1Cademy - Multi-GPU Training Loop Implementation from Scratch

Learn Before

Multi-GPU Minibatch Training Implementation

Code

Multi-GPU Training Loop Implementation from Scratch

The train function orchestrates the full multi-GPU data-parallel training loop implemented from scratch. It accepts the number of GPUs, batch size, and learning rate as arguments. The procedure is:

Setup: Load the Fashion-MNIST dataset, allocate the specified number of GPU devices using d2l.try_gpu(i), and replicate the model parameters to each GPU via get_params.
Epoch loop: For each of 10 epochs, iterate over every minibatch in the training set and call train_batch to perform the data-parallel forward pass, gradient synchronization, and parameter update. A synchronization barrier (torch.cuda.synchronize()) is called after every minibatch to ensure all GPU operations complete before the next minibatch begins, which is also necessary for accurate epoch timing.
Evaluation: After each epoch, test accuracy is computed on a single GPU (GPU 0) using d2l.evaluate_accuracy_gpu, passing a lambda that wraps the model with the first device's parameters. Although evaluating on only one GPU leaves the others idle, it simplifies the code.
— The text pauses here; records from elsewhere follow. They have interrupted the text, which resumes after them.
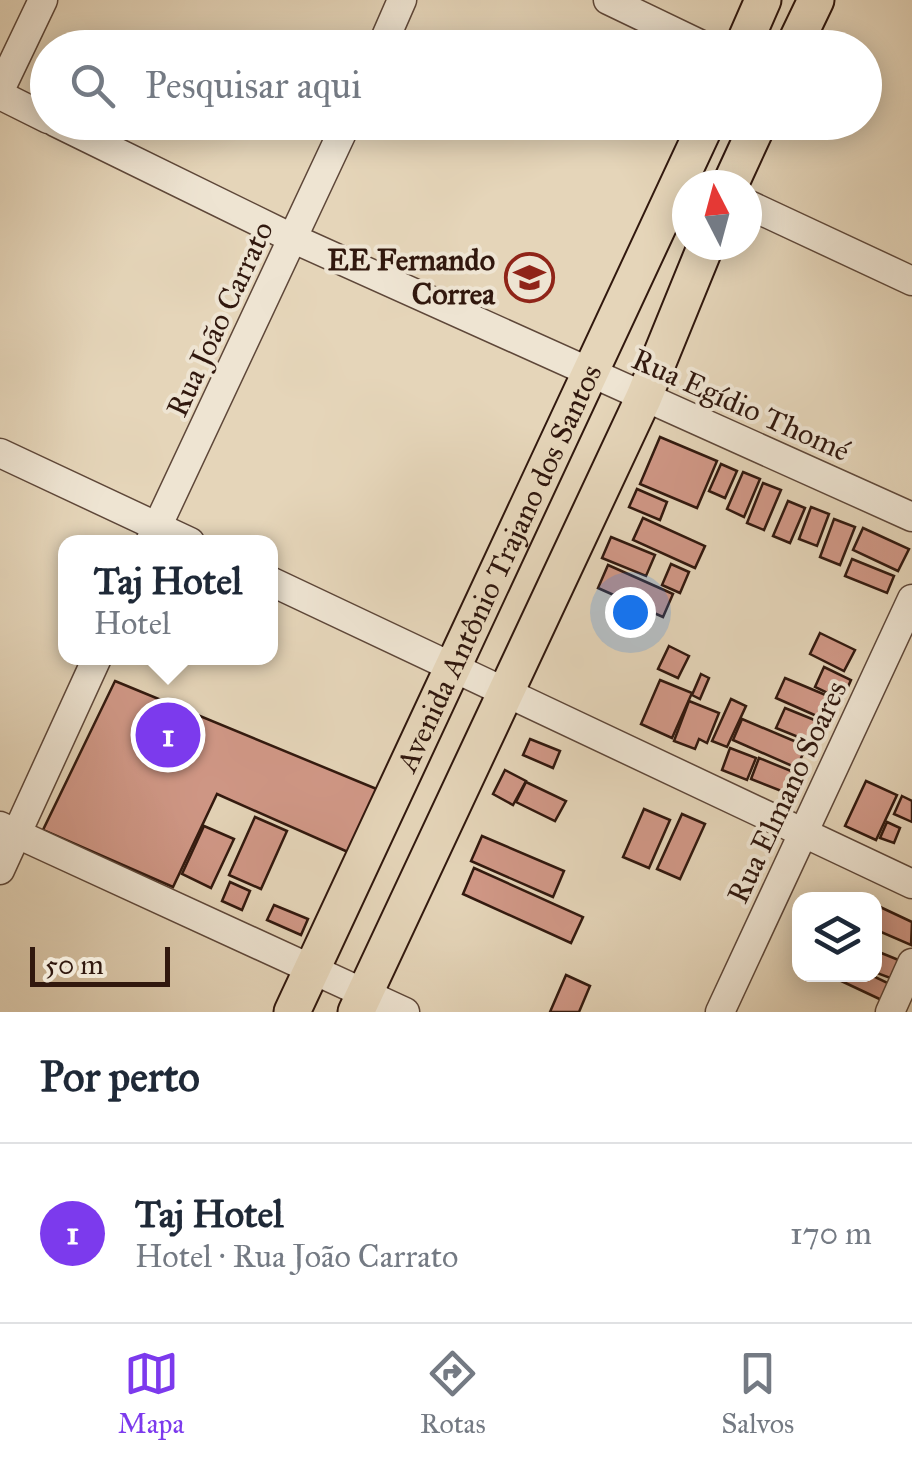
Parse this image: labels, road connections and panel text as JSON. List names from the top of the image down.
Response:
{
  "streets": {
    "main road": ["Avenida Antônio Trajano dos Santos"],
    "street": ["Rua João Carrato", "Rua Egídio Thomé", "Rua Elmano Soares"]
  },
  "crossings": [
    ["Rua João Carrato", "Rua Egídio Thomé"],
    ["Rua Egídio Thomé", "Avenida Antônio Trajano dos Santos"]
  ],
  "places": {
    "school or university": ["EE Fernando Correa"]
  },
  "scale_bar": "50 m",
  "north": "top",
  "page": {
    "search": "Pesquisar aqui",
    "popup": ["Taj Hotel", "Hotel"],
    "pins": "1",
    "scale": "50 m",
    "heading": "Por perto",
    "list": [
      {
        "mark": "1",
        "name": "Taj Hotel",
        "note": "Hotel · Rua João Carrato",
        "value": "170 m"
      }
    ],
    "nav": ["Mapa", "Rotas", "Salvos"]
  }
}
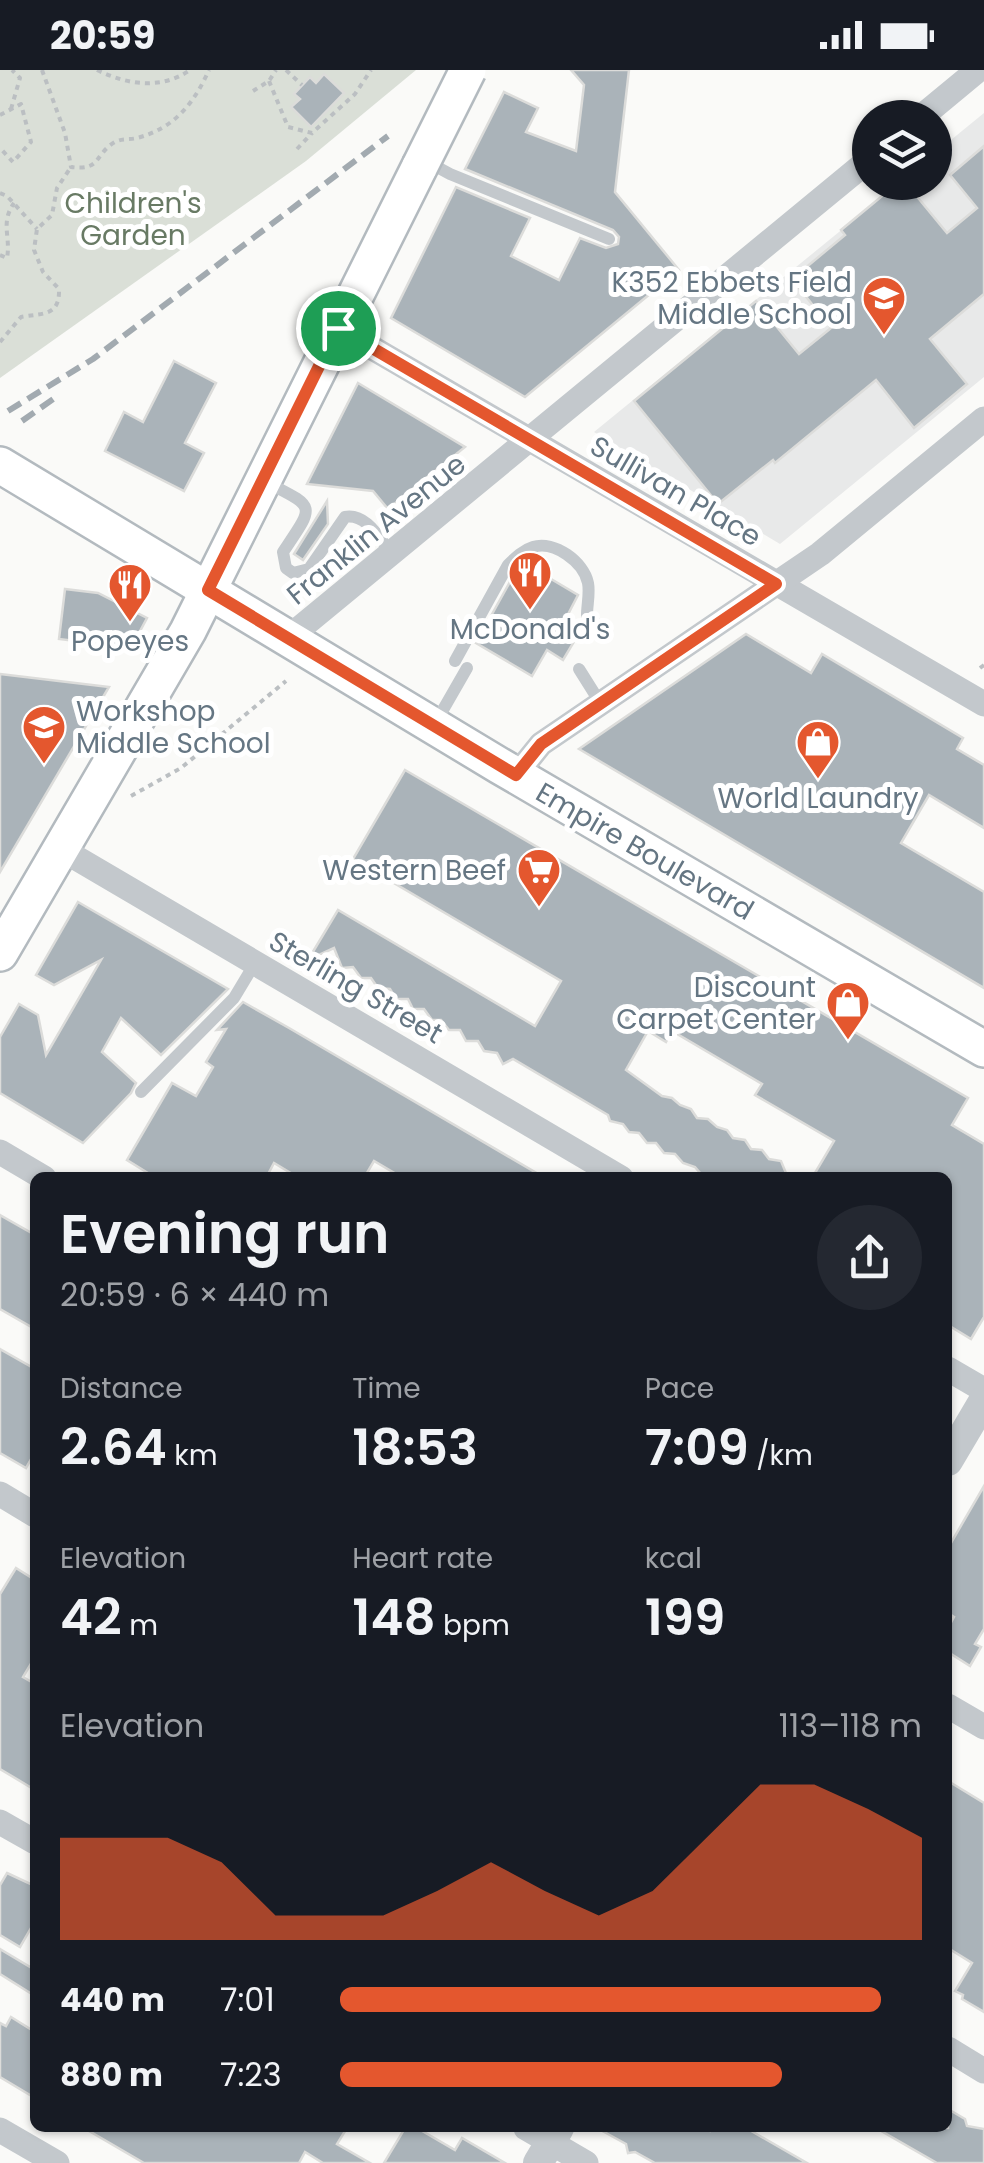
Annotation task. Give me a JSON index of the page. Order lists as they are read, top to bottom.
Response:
{
  "streets": {
    "main road": ["Empire Boulevard"],
    "street": ["Sullivan Place", "Franklin Avenue", "Sterling Street"]
  },
  "crossings": [
    ["Sullivan Place", "Franklin Avenue"],
    ["Franklin Avenue", "Empire Boulevard"]
  ],
  "parks": ["Children's Garden"],
  "places": {
    "school or university": ["K352 Ebbets Field Middle School", "Workshop Middle School"],
    "restaurant": ["McDonald's", "Popeyes"],
    "shop": ["World Laundry", "Discount Carpet Center"],
    "supermarket": ["Western Beef"]
  },
  "page": {
    "status": "20:59",
    "heading": ["Evening run", "20:59 · 6 × 440 m"],
    "stats": [
      ["Distance", "2.64 km"],
      ["Time", "18:53"],
      ["Pace", "7:09 /km"],
      ["Elevation", "42 m"],
      ["Heart rate", "148 bpm"],
      ["kcal", "199"]
    ],
    "chart": ["Elevation", "113–118 m"],
    "list": [
      {
        "name": "440 m",
        "note": "7:01"
      },
      {
        "name": "880 m",
        "note": "7:23"
      }
    ]
  }
}
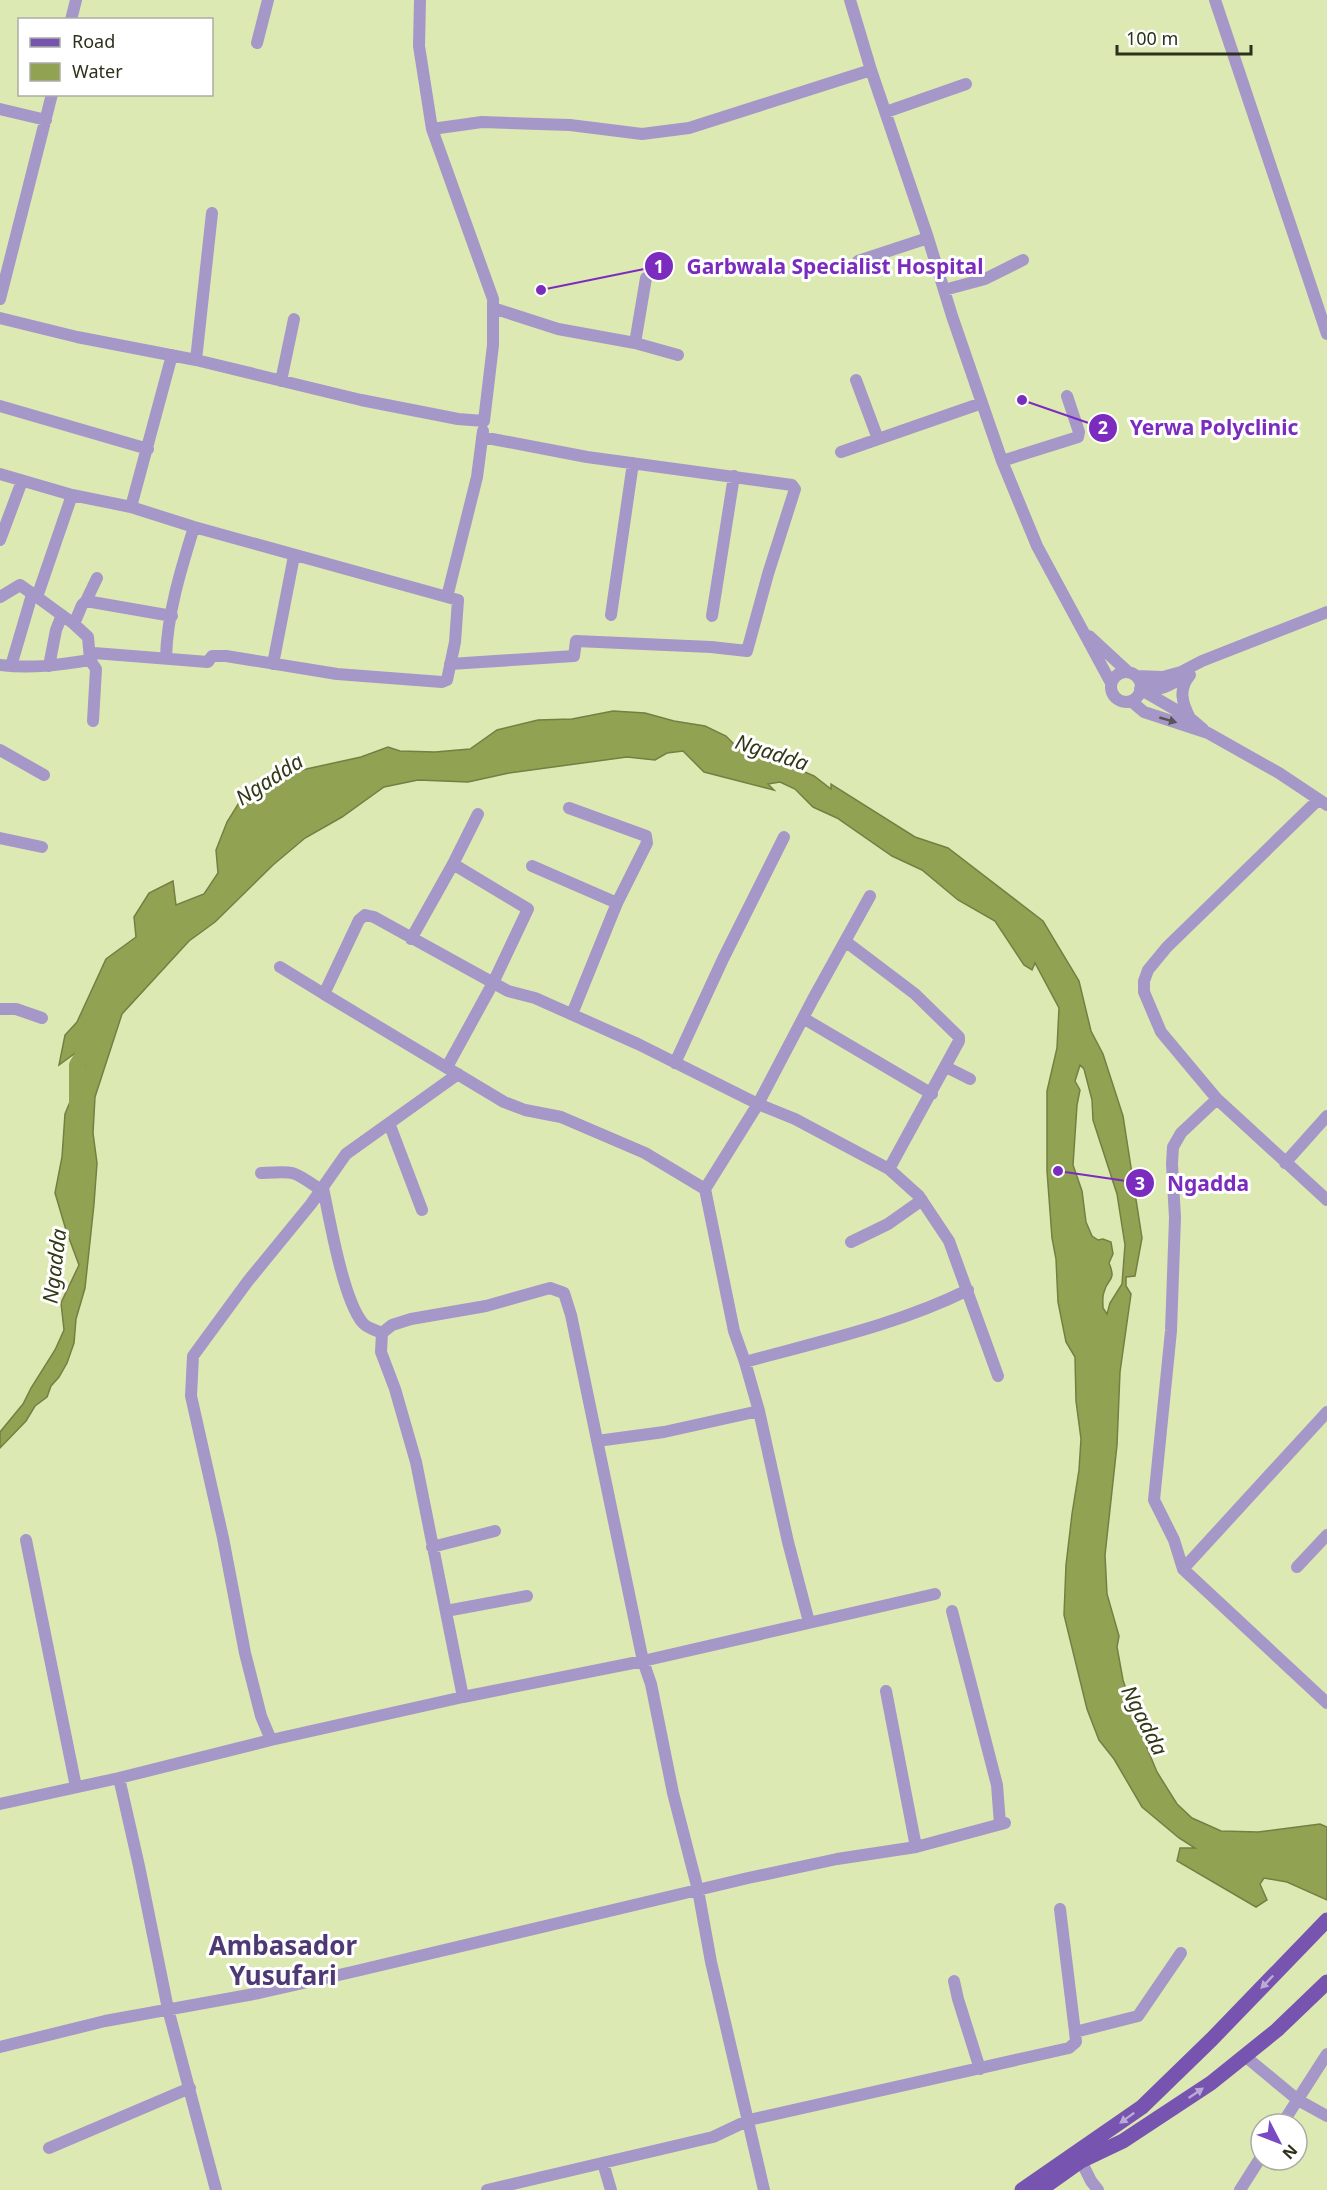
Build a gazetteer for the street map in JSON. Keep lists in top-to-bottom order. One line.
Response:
{"districts":["Ambasador Yusufari"],"water":["Ngadda"],"places":["Garbwala Specialist Hospital","Yerwa Polyclinic","Ngadda"],"legend":["Road","Water"],"scale_bar":"100 m","north":"bottom right"}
def train(num_gpus, batch_size, lr):
    train_iter, test_iter = d2l.load_data_fashion_mnist(batch_size)
    devices = [d2l.try_gpu(i) for i in range(num_gpus)]
    device_params = [get_params(params, d) for d in devices]
    num_epochs = 10
    animator = d2l.Animator('epoch', 'test acc', xlim=[1, num_epochs])
    timer = d2l.Timer()
    for epoch in range(num_epochs):
        timer.start()
        for X, y in train_iter:
            train_batch(X, y, device_params, devices, lr)
            torch.cuda.synchronize()
        timer.stop()
        animator.add(epoch + 1, (d2l.evaluate_accuracy_gpu(
            lambda x: lenet(x, device_params[0]), test_iter, devices[0]),))
    print(f'test acc: {animator.Y[0][-1]:.2f}, '
          f'{timer.avg():.1f} sec/epoch on {str(devices)}')